▸ SOURCE
The book is for people to read and hopefully experience, but also to think about their relationship to music and all this stuff that I obsess over. You can tell talking with me, I think a lot about, Are we going to survive or are my kids going to survive? It’s already getting nasty and mean, there are already people who want to take shots at our democratically elected president—bullet shots, with guns. So if that’s happening and we still have 99 percent of our wealth and plenty, then what’s going to happen when it’s not easy for us to get fuel anymore or clean potable water? I worry about that stuff a lot.

As for talking about my life, of course, it’s about my life. A lot of what I was trying to do was just the same thing I did in Candyfreak—let me just tell this story through what I know best and what I care about the most. In the end, as I try to suggest through the book, it’s really hard to write about music; it’s this other language and you can’t do it really with words. But what you can do is write about your feelings around it and the experiences around music, and that’s how I think most people think of songs anyway.

▸ TASK SET
1. In the passage about writing a book on music, which earlier book does the speaker say took the same approach of telling a story through what they know best and care about most?
2. Pick up the passage about writing a book on music right after its final sentence and carry it forward in the same voice.

▸ Stored data
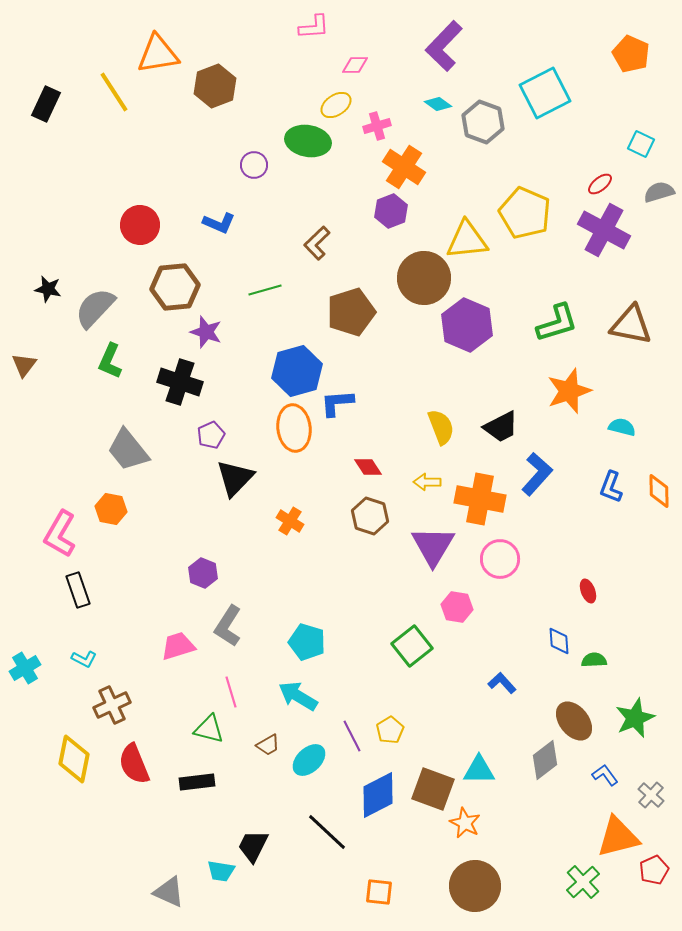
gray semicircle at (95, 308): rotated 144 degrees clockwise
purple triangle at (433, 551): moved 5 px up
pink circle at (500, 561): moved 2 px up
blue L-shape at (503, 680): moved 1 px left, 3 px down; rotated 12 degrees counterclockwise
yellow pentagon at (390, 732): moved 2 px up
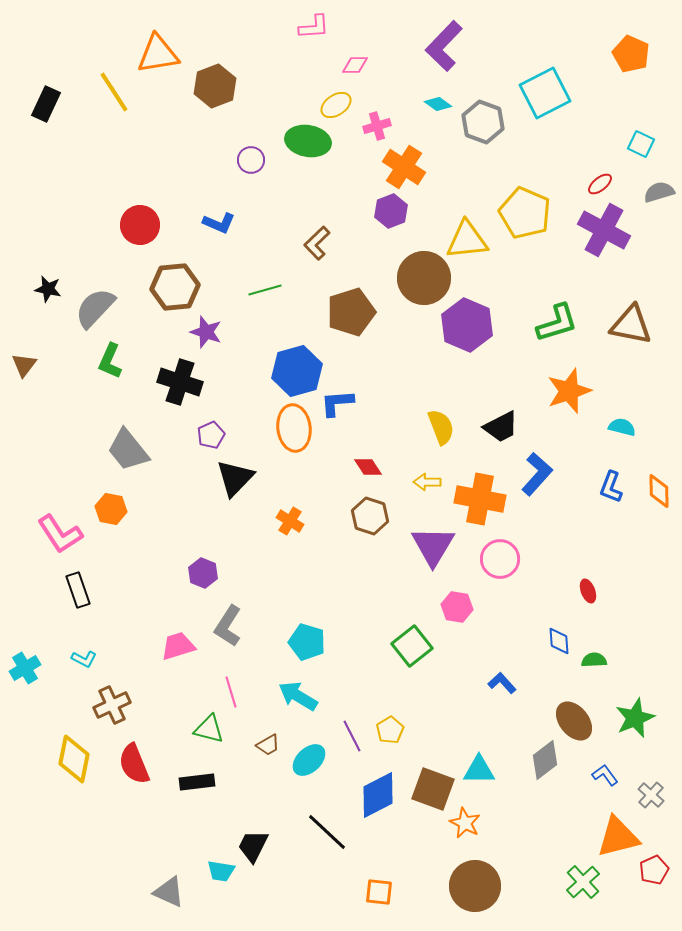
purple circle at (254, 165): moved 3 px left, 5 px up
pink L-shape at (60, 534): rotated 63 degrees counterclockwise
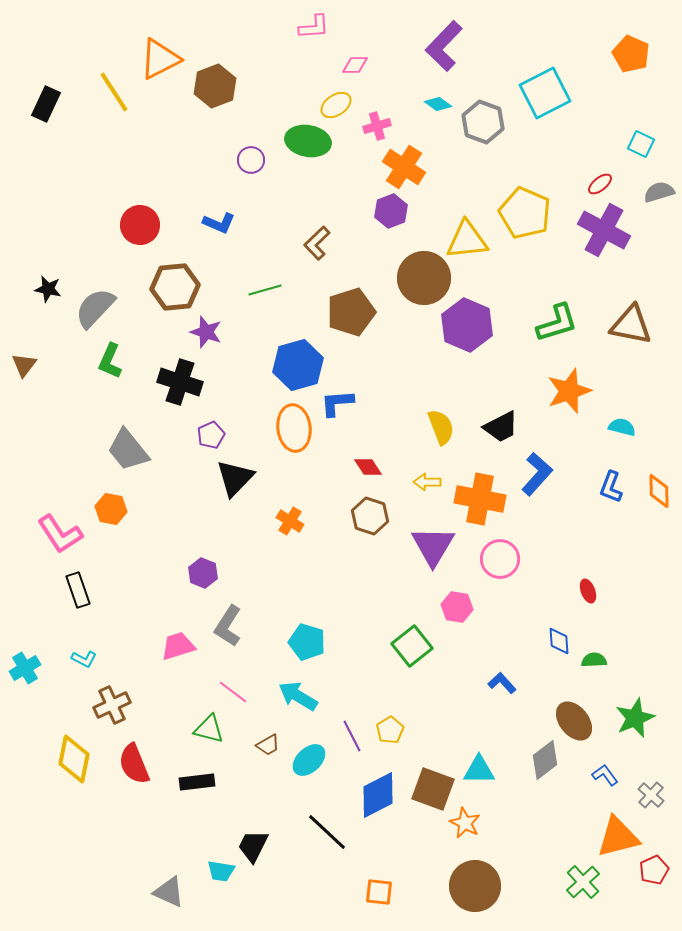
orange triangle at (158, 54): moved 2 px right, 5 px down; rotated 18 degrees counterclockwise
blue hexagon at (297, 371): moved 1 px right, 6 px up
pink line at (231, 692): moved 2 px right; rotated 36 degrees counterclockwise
* * *
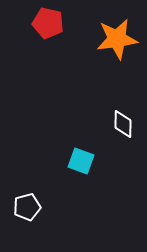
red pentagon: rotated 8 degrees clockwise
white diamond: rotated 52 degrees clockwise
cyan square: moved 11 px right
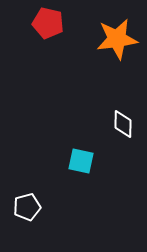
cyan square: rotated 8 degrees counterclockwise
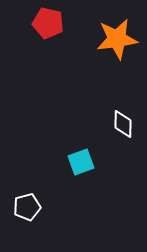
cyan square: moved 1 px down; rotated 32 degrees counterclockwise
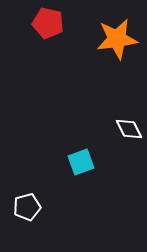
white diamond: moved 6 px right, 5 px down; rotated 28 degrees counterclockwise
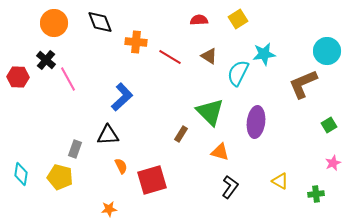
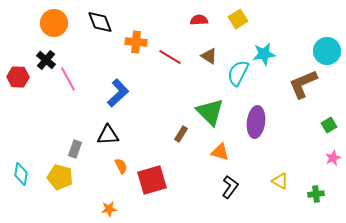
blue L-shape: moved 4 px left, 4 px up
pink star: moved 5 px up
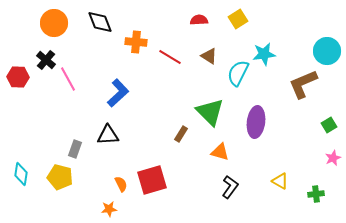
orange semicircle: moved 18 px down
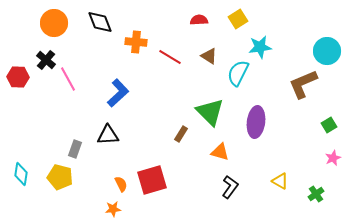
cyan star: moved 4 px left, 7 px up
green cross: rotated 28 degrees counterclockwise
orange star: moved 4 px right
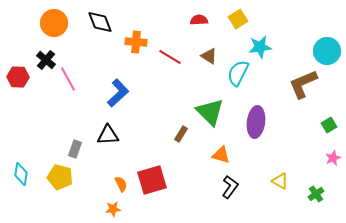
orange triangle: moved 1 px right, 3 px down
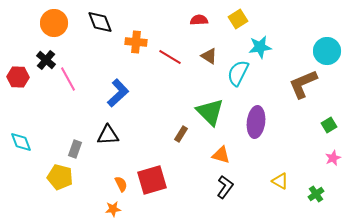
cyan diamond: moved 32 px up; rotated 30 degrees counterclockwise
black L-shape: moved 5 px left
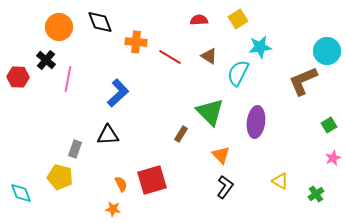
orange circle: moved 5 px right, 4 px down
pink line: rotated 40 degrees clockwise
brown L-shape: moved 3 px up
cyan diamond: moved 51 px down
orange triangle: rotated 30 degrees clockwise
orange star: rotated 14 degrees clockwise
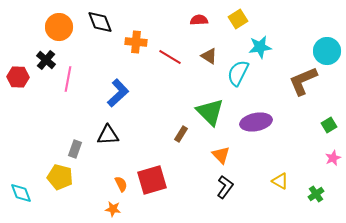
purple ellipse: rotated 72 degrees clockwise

▸ REPLIES
1. Candyfreak.

2.
What are some books that have influenced your writing? I know what you’re listening to via your free playlist, which is awesome.
In high school and in college when I was thinking, I’m just going to be a reporter, one of the few kinds of books I was reading were Vonnegut’s books. They were sending a very basic message that had a lot to do with what I’ve talked about: dealing with tragedy with a comic approach to it rather than trying to be serious and angsty. What’s amazing about Vonnegut is that he writes about the biggest issues facing the species in a way that’s not just funny but rescuing in its humor, and he also is very straightforward. There’s no pretense in his writing at all; it’s very conversational. He’s like Twain—the central character in the middle of his work is him, his voice, that sense of this benevolent god who’s looking down upon his creations with unlimited love—that’s totally crucial to me.

And certainly, I’m thinking about Barry Hannah, who died recently. In grad school, reading his stories in Airships was like, I get it: you’ve got to write about people who are right at the end of their tether, who are in real trouble. You’ve got to allow yourself and them and everybody to be crazy and crazily honest. I found a book, Stoner, in grad school as well, that I’ve been trying to press into people’s hands ever since. It’s just one of those books that is perfectly written—there isn’t an extra word. It’s devastating, there are no fancy histrionics, he stays so close to his characters and their emotional lives and it is absolutely devastating.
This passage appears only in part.